START Material for the task

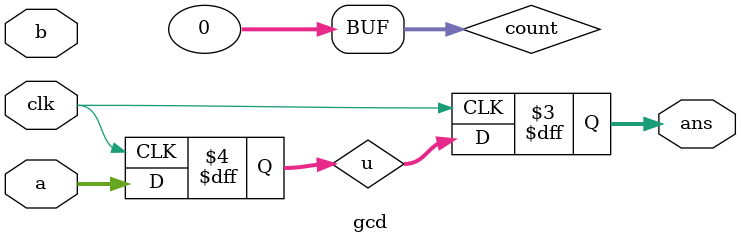
<source format=v>
module gcd(ans,clk,a,b);
input [7:0] a;
input [7:0] b;
input clk;
output reg [7:0] ans;
integer count=0;
reg [7:0] u;
reg [7:0] v;
always @(posedge clk) begin
u<=a;
v<=b;
// while (u != v) begin
//     if (u[0] == 0 && v[0] == 0) begin
//         u<=u>>1;
//         v<=v>>1;
//         count=count+1;
//     end
//     else if (u[0]==1 && v[0]==1) begin
//         v<=v>>1;
//     end
//     else if (u[0]==0 && v[0]==1) begin
//         u<=u>>1;
//     end
//     else begin
//         if (u>=v) begin
//             u<=(u-v)>>1;
//         end
//         else begin
//             v<=(v-u)>>1;
//         end
//     end
// end

// while (count>0) begin
//     u<=u<<1;
//     count=count-1;
// end

ans<=u;
end
endmodule
</source>
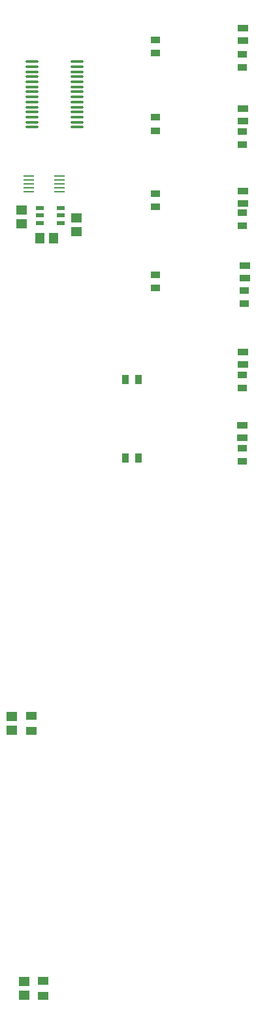
<source format=gbr>
G04 Layer_Color=8421504*
%FSLAX26Y26*%
%MOIN*%
%TF.FileFunction,Paste,Top*%
%TF.Part,Single*%
G01*
G75*
%TA.AperFunction,SMDPad,CuDef*%
%ADD10R,0.039370X0.023622*%
%ADD11O,0.072835X0.013780*%
%ADD12R,0.033465X0.051181*%
%ADD13R,0.051181X0.033465*%
%ADD14R,0.053150X0.037402*%
%ADD15O,0.057087X0.009842*%
%ADD16R,0.057087X0.045276*%
%ADD17R,0.045276X0.057087*%
%ADD18R,0.055118X0.041339*%
D10*
X1133600Y4983712D02*
D03*
Y4946310D02*
D03*
Y4908908D02*
D03*
X1241868D02*
D03*
Y4946310D02*
D03*
Y4983712D02*
D03*
D11*
X1325174Y5396912D02*
D03*
Y5422502D02*
D03*
Y5448094D02*
D03*
Y5473684D02*
D03*
Y5499274D02*
D03*
Y5524864D02*
D03*
Y5550456D02*
D03*
Y5576046D02*
D03*
Y5601636D02*
D03*
Y5627228D02*
D03*
Y5652818D02*
D03*
Y5678408D02*
D03*
Y5703998D02*
D03*
Y5729590D02*
D03*
X1094860Y5396912D02*
D03*
Y5422502D02*
D03*
Y5448094D02*
D03*
Y5473684D02*
D03*
Y5499274D02*
D03*
Y5524864D02*
D03*
Y5550456D02*
D03*
Y5576046D02*
D03*
Y5601636D02*
D03*
Y5627228D02*
D03*
Y5652818D02*
D03*
Y5678408D02*
D03*
Y5703998D02*
D03*
Y5729590D02*
D03*
D12*
X1571038Y4111402D02*
D03*
X1637968D02*
D03*
X1571040Y3711404D02*
D03*
X1637970D02*
D03*
D13*
X2169230Y4068278D02*
D03*
Y4135208D02*
D03*
X1724350Y4643080D02*
D03*
Y4576150D02*
D03*
Y5056466D02*
D03*
Y4989536D02*
D03*
X1724348Y5446232D02*
D03*
Y5379302D02*
D03*
X2169230Y3694264D02*
D03*
Y3761192D02*
D03*
X2169228Y5702138D02*
D03*
Y5769068D02*
D03*
X2169230Y5308434D02*
D03*
Y5375364D02*
D03*
X2177102Y4497412D02*
D03*
Y4564340D02*
D03*
X2169230Y4895048D02*
D03*
Y4961976D02*
D03*
X1724348Y5839932D02*
D03*
Y5773002D02*
D03*
D14*
X2170000Y5838504D02*
D03*
Y5901496D02*
D03*
Y4188504D02*
D03*
Y4251496D02*
D03*
X2169230Y3814342D02*
D03*
Y3877334D02*
D03*
X2170000Y5428504D02*
D03*
Y5491496D02*
D03*
X2180000Y4628504D02*
D03*
Y4691496D02*
D03*
X2170000Y5008504D02*
D03*
Y5071496D02*
D03*
D15*
X1235964Y5068356D02*
D03*
Y5088042D02*
D03*
Y5107726D02*
D03*
Y5127412D02*
D03*
Y5147096D02*
D03*
X1076514Y5068356D02*
D03*
Y5088042D02*
D03*
Y5107726D02*
D03*
Y5127412D02*
D03*
Y5147096D02*
D03*
D16*
X1040000Y4975434D02*
D03*
Y4904568D02*
D03*
X1320000Y4864568D02*
D03*
Y4935434D02*
D03*
X991000Y2323568D02*
D03*
Y2394434D02*
D03*
X1055000Y974566D02*
D03*
Y1045432D02*
D03*
D17*
X1134568Y4830000D02*
D03*
X1205434D02*
D03*
D18*
X1090000Y2397402D02*
D03*
Y2322598D02*
D03*
X1150000Y1047402D02*
D03*
Y972598D02*
D03*
%TF.MD5,46326fedfd86d9f90a1c3d46d5bcf030*%
M02*

</source>
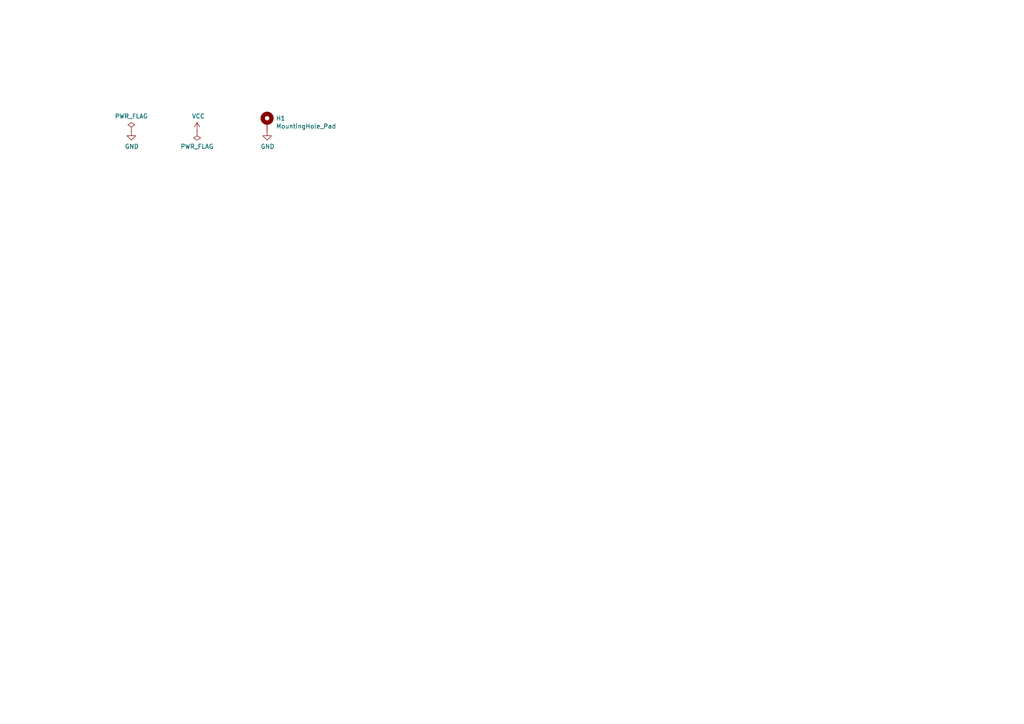
<source format=kicad_sch>
(kicad_sch (version 20230121) (generator eeschema)

  (uuid 3d819bdd-df2f-4483-aaab-c3fee8cded11)

  (paper "A4")

  (title_block
    (title "REVIUNG53 Slim Bottom Plate")
    (date "2021-12-01")
    (rev "1")
  )

  


  (symbol (lib_id "power:PWR_FLAG") (at 38.1 38.1 0) (unit 1)
    (in_bom yes) (on_board yes) (dnp no)
    (uuid 00000000-0000-0000-0000-000061a6f68a)
    (property "Reference" "#FLG01" (at 38.1 36.195 0)
      (effects (font (size 1.27 1.27)) hide)
    )
    (property "Value" "PWR_FLAG" (at 38.1 33.7058 0)
      (effects (font (size 1.27 1.27)))
    )
    (property "Footprint" "" (at 38.1 38.1 0)
      (effects (font (size 1.27 1.27)) hide)
    )
    (property "Datasheet" "~" (at 38.1 38.1 0)
      (effects (font (size 1.27 1.27)) hide)
    )
    (pin "1" (uuid d8d61e83-d93f-40b1-a99f-876a1fcb2128))
    (instances
      (project "slim_bottom_plate"
        (path "/3d819bdd-df2f-4483-aaab-c3fee8cded11"
          (reference "#FLG01") (unit 1)
        )
      )
    )
  )

  (symbol (lib_id "power:PWR_FLAG") (at 57.15 38.1 180) (unit 1)
    (in_bom yes) (on_board yes) (dnp no)
    (uuid 00000000-0000-0000-0000-000061a6f7f3)
    (property "Reference" "#FLG02" (at 57.15 40.005 0)
      (effects (font (size 1.27 1.27)) hide)
    )
    (property "Value" "PWR_FLAG" (at 57.15 42.4942 0)
      (effects (font (size 1.27 1.27)))
    )
    (property "Footprint" "" (at 57.15 38.1 0)
      (effects (font (size 1.27 1.27)) hide)
    )
    (property "Datasheet" "~" (at 57.15 38.1 0)
      (effects (font (size 1.27 1.27)) hide)
    )
    (pin "1" (uuid cc71a89c-c30d-4c29-a834-b3a73f33afce))
    (instances
      (project "slim_bottom_plate"
        (path "/3d819bdd-df2f-4483-aaab-c3fee8cded11"
          (reference "#FLG02") (unit 1)
        )
      )
    )
  )

  (symbol (lib_id "power:GND") (at 38.1 38.1 0) (unit 1)
    (in_bom yes) (on_board yes) (dnp no)
    (uuid 00000000-0000-0000-0000-000061a6fa80)
    (property "Reference" "#PWR01" (at 38.1 44.45 0)
      (effects (font (size 1.27 1.27)) hide)
    )
    (property "Value" "GND" (at 38.227 42.4942 0)
      (effects (font (size 1.27 1.27)))
    )
    (property "Footprint" "" (at 38.1 38.1 0)
      (effects (font (size 1.27 1.27)) hide)
    )
    (property "Datasheet" "" (at 38.1 38.1 0)
      (effects (font (size 1.27 1.27)) hide)
    )
    (pin "1" (uuid a7d489a9-3e35-4506-b6e6-c6108a9166ea))
    (instances
      (project "slim_bottom_plate"
        (path "/3d819bdd-df2f-4483-aaab-c3fee8cded11"
          (reference "#PWR01") (unit 1)
        )
      )
    )
  )

  (symbol (lib_id "power:VCC") (at 57.15 38.1 0) (unit 1)
    (in_bom yes) (on_board yes) (dnp no)
    (uuid 00000000-0000-0000-0000-000061a6fd6c)
    (property "Reference" "#PWR02" (at 57.15 41.91 0)
      (effects (font (size 1.27 1.27)) hide)
    )
    (property "Value" "VCC" (at 57.531 33.7058 0)
      (effects (font (size 1.27 1.27)))
    )
    (property "Footprint" "" (at 57.15 38.1 0)
      (effects (font (size 1.27 1.27)) hide)
    )
    (property "Datasheet" "" (at 57.15 38.1 0)
      (effects (font (size 1.27 1.27)) hide)
    )
    (pin "1" (uuid 82869585-d5ad-41ef-85d3-8eb48a42dd59))
    (instances
      (project "slim_bottom_plate"
        (path "/3d819bdd-df2f-4483-aaab-c3fee8cded11"
          (reference "#PWR02") (unit 1)
        )
      )
    )
  )

  (symbol (lib_id "power:GND") (at 77.47 38.1 0) (unit 1)
    (in_bom yes) (on_board yes) (dnp no)
    (uuid 00000000-0000-0000-0000-000061a6ff6e)
    (property "Reference" "#PWR03" (at 77.47 44.45 0)
      (effects (font (size 1.27 1.27)) hide)
    )
    (property "Value" "GND" (at 77.597 42.4942 0)
      (effects (font (size 1.27 1.27)))
    )
    (property "Footprint" "" (at 77.47 38.1 0)
      (effects (font (size 1.27 1.27)) hide)
    )
    (property "Datasheet" "" (at 77.47 38.1 0)
      (effects (font (size 1.27 1.27)) hide)
    )
    (pin "1" (uuid d5715d22-38f4-474f-9ac3-6de55e217918))
    (instances
      (project "slim_bottom_plate"
        (path "/3d819bdd-df2f-4483-aaab-c3fee8cded11"
          (reference "#PWR03") (unit 1)
        )
      )
    )
  )

  (symbol (lib_id "Mechanical:MountingHole_Pad") (at 77.47 35.56 0) (unit 1)
    (in_bom yes) (on_board yes) (dnp no)
    (uuid 00000000-0000-0000-0000-000061a7031a)
    (property "Reference" "H1" (at 80.01 34.3154 0)
      (effects (font (size 1.27 1.27)) (justify left))
    )
    (property "Value" "MountingHole_Pad" (at 80.01 36.6268 0)
      (effects (font (size 1.27 1.27)) (justify left))
    )
    (property "Footprint" "MountingHole:MountingHole_2.2mm_M2_Pad" (at 77.47 35.56 0)
      (effects (font (size 1.27 1.27)) hide)
    )
    (property "Datasheet" "~" (at 77.47 35.56 0)
      (effects (font (size 1.27 1.27)) hide)
    )
    (pin "1" (uuid d8868f88-8cc3-4941-a221-2775a3071815))
    (instances
      (project "slim_bottom_plate"
        (path "/3d819bdd-df2f-4483-aaab-c3fee8cded11"
          (reference "H1") (unit 1)
        )
      )
    )
  )

  (sheet_instances
    (path "/" (page "1"))
  )
)

</source>
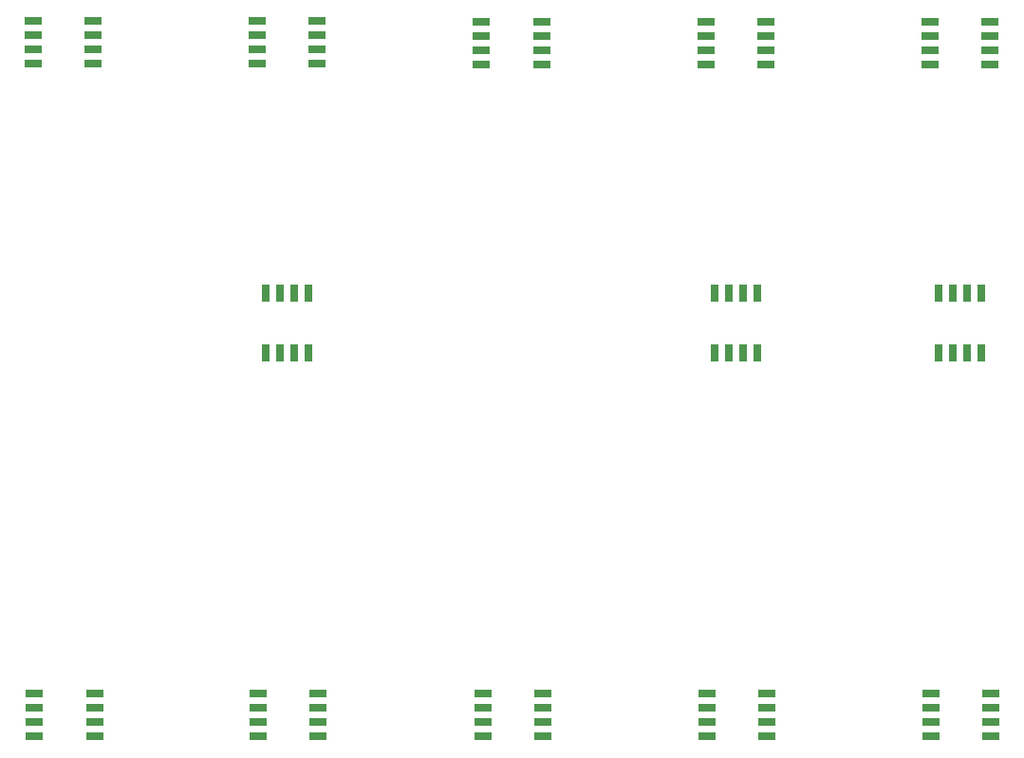
<source format=gbr>
%TF.GenerationSoftware,KiCad,Pcbnew,(6.0.4)*%
%TF.CreationDate,2022-05-01T19:30:29-04:00*%
%TF.ProjectId,ultrasonic,756c7472-6173-46f6-9e69-632e6b696361,rev?*%
%TF.SameCoordinates,Original*%
%TF.FileFunction,Paste,Top*%
%TF.FilePolarity,Positive*%
%FSLAX46Y46*%
G04 Gerber Fmt 4.6, Leading zero omitted, Abs format (unit mm)*
G04 Created by KiCad (PCBNEW (6.0.4)) date 2022-05-01 19:30:29*
%MOMM*%
%LPD*%
G01*
G04 APERTURE LIST*
G04 Aperture macros list*
%AMRoundRect*
0 Rectangle with rounded corners*
0 $1 Rounding radius*
0 $2 $3 $4 $5 $6 $7 $8 $9 X,Y pos of 4 corners*
0 Add a 4 corners polygon primitive as box body*
4,1,4,$2,$3,$4,$5,$6,$7,$8,$9,$2,$3,0*
0 Add four circle primitives for the rounded corners*
1,1,$1+$1,$2,$3*
1,1,$1+$1,$4,$5*
1,1,$1+$1,$6,$7*
1,1,$1+$1,$8,$9*
0 Add four rect primitives between the rounded corners*
20,1,$1+$1,$2,$3,$4,$5,0*
20,1,$1+$1,$4,$5,$6,$7,0*
20,1,$1+$1,$6,$7,$8,$9,0*
20,1,$1+$1,$8,$9,$2,$3,0*%
G04 Aperture macros list end*
%ADD10RoundRect,0.042000X-0.748000X-0.258000X0.748000X-0.258000X0.748000X0.258000X-0.748000X0.258000X0*%
%ADD11RoundRect,0.042000X-0.258000X0.748000X-0.258000X-0.748000X0.258000X-0.748000X0.258000X0.748000X0*%
G04 APERTURE END LIST*
D10*
%TO.C,REF\u002A\u002A*%
X132451247Y-128095001D03*
X132451247Y-129365001D03*
X132451247Y-130635001D03*
X132451247Y-131905001D03*
X137791247Y-131905001D03*
X137791247Y-130635001D03*
X137791247Y-129365001D03*
X137791247Y-128095001D03*
%TD*%
%TO.C,REF\u002A\u002A*%
X152451247Y-128095001D03*
X152451247Y-129365001D03*
X152451247Y-130635001D03*
X152451247Y-131905001D03*
X157791247Y-131905001D03*
X157791247Y-130635001D03*
X157791247Y-129365001D03*
X157791247Y-128095001D03*
%TD*%
%TO.C,REF\u002A\u002A*%
X72451247Y-128056127D03*
X72451247Y-129326127D03*
X72451247Y-130596127D03*
X72451247Y-131866127D03*
X77791247Y-131866127D03*
X77791247Y-130596127D03*
X77791247Y-129326127D03*
X77791247Y-128056127D03*
%TD*%
%TO.C,REF\u002A\u002A*%
X92424833Y-128056127D03*
X92424833Y-129326127D03*
X92424833Y-130596127D03*
X92424833Y-131866127D03*
X97764833Y-131866127D03*
X97764833Y-130596127D03*
X97764833Y-129326127D03*
X97764833Y-128056127D03*
%TD*%
%TO.C,REF\u002A\u002A*%
X112451247Y-128095001D03*
X112451247Y-129365001D03*
X112451247Y-130635001D03*
X112451247Y-131905001D03*
X117791247Y-131905001D03*
X117791247Y-130635001D03*
X117791247Y-129365001D03*
X117791247Y-128095001D03*
%TD*%
%TO.C,REF\u002A\u002A*%
X72330000Y-68056126D03*
X72330000Y-69326126D03*
X72330000Y-70596126D03*
X72330000Y-71866126D03*
X77670000Y-71866126D03*
X77670000Y-70596126D03*
X77670000Y-69326126D03*
X77670000Y-68056126D03*
%TD*%
D11*
%TO.C,REF\u002A\u002A*%
X156905000Y-92330000D03*
X155635000Y-92330000D03*
X154365000Y-92330000D03*
X153095000Y-92330000D03*
X153095000Y-97670000D03*
X154365000Y-97670000D03*
X155635000Y-97670000D03*
X156905000Y-97670000D03*
%TD*%
%TO.C,REF\u002A\u002A*%
X136905000Y-92330000D03*
X135635000Y-92330000D03*
X134365000Y-92330000D03*
X133095000Y-92330000D03*
X133095000Y-97670000D03*
X134365000Y-97670000D03*
X135635000Y-97670000D03*
X136905000Y-97670000D03*
%TD*%
%TO.C,REF\u002A\u002A*%
X96905000Y-97670000D03*
X95635000Y-97670000D03*
X94365000Y-97670000D03*
X93095000Y-97670000D03*
X93095000Y-92330000D03*
X94365000Y-92330000D03*
X95635000Y-92330000D03*
X96905000Y-92330000D03*
%TD*%
D10*
%TO.C,REF\u002A\u002A*%
X157670000Y-68095000D03*
X157670000Y-69365000D03*
X157670000Y-70635000D03*
X157670000Y-71905000D03*
X152330000Y-71905000D03*
X152330000Y-70635000D03*
X152330000Y-69365000D03*
X152330000Y-68095000D03*
%TD*%
%TO.C,REF\u002A\u002A*%
X137670000Y-68095000D03*
X137670000Y-69365000D03*
X137670000Y-70635000D03*
X137670000Y-71905000D03*
X132330000Y-71905000D03*
X132330000Y-70635000D03*
X132330000Y-69365000D03*
X132330000Y-68095000D03*
%TD*%
%TO.C,REF\u002A\u002A*%
X117670000Y-68095000D03*
X117670000Y-69365000D03*
X117670000Y-70635000D03*
X117670000Y-71905000D03*
X112330000Y-71905000D03*
X112330000Y-70635000D03*
X112330000Y-69365000D03*
X112330000Y-68095000D03*
%TD*%
%TO.C,REF\u002A\u002A*%
X97643586Y-68056126D03*
X97643586Y-69326126D03*
X97643586Y-70596126D03*
X97643586Y-71866126D03*
X92303586Y-71866126D03*
X92303586Y-70596126D03*
X92303586Y-69326126D03*
X92303586Y-68056126D03*
%TD*%
M02*

</source>
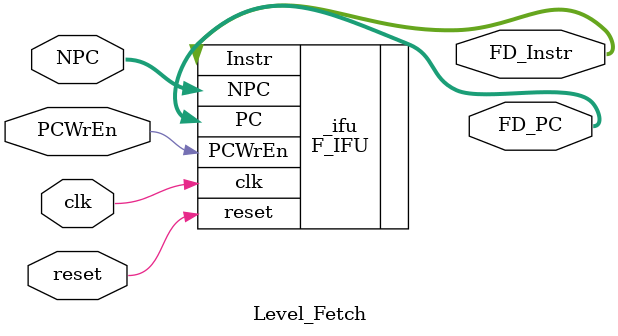
<source format=v>
`timescale 1ns / 1ps


module Level_Fetch(
    input clk,
    input reset,
    input [31:0] NPC,
    input PCWrEn,
    output [31:0] FD_PC,
    output [31:0] FD_Instr
    );

    F_IFU _ifu(
        // Input
        .clk(clk),
        .reset(reset),
        .PCWrEn(PCWrEn),
        .NPC(NPC),

        // Output
        .Instr(FD_Instr),
        .PC(FD_PC)
    );

endmodule

</source>
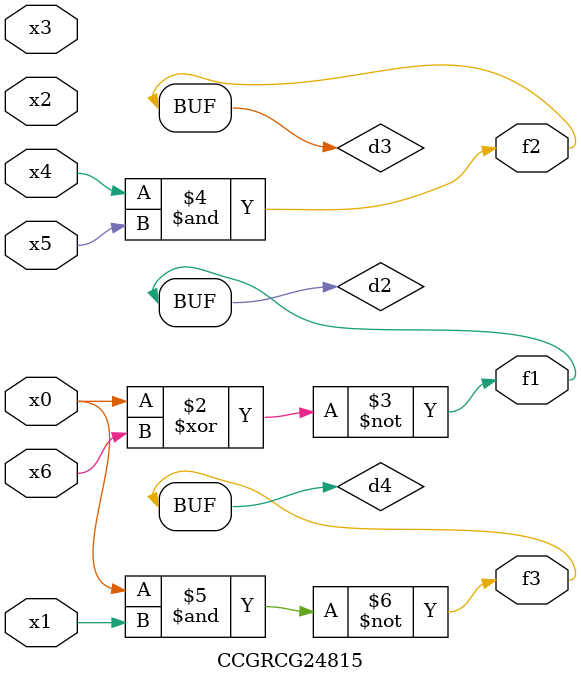
<source format=v>
module CCGRCG24815(
	input x0, x1, x2, x3, x4, x5, x6,
	output f1, f2, f3
);

	wire d1, d2, d3, d4;

	nor (d1, x0);
	xnor (d2, x0, x6);
	and (d3, x4, x5);
	nand (d4, x0, x1);
	assign f1 = d2;
	assign f2 = d3;
	assign f3 = d4;
endmodule

</source>
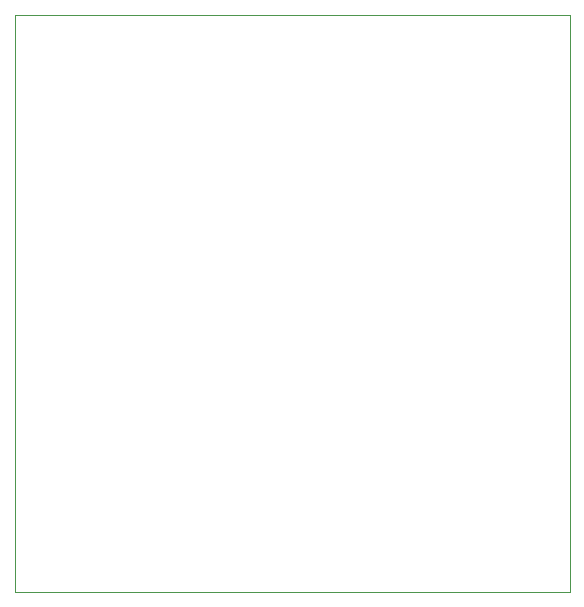
<source format=gko>
%FSLAX46Y46*%
G04 Gerber Fmt 4.6, Leading zero omitted, Abs format (unit mm)*
G04 Created by KiCad (PCBNEW (2014-jul-16 BZR unknown)-product) date Mon 15 Sep 2014 10:06:12 AM MDT*
%MOMM*%
G01*
G04 APERTURE LIST*
%ADD10C,0.100000*%
G04 APERTURE END LIST*
D10*
X128830000Y-73010000D02*
X128820000Y-73010000D01*
X128830000Y-73230000D02*
X128830000Y-73010000D01*
X155000000Y-73010000D02*
X128820000Y-73010000D01*
X128830000Y-121830000D02*
X128830000Y-73200000D01*
X175860000Y-121830000D02*
X128830000Y-121830000D01*
X175860000Y-73010000D02*
X175860000Y-121830000D01*
X155000000Y-73010000D02*
X175860000Y-73010000D01*
M02*

</source>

END Material for the task

» Your instructions:
Lines from the records above that hold "macros" are the ones to list.

» Problem solution:
G04 Aperture macros list*
G04 Aperture macros list end*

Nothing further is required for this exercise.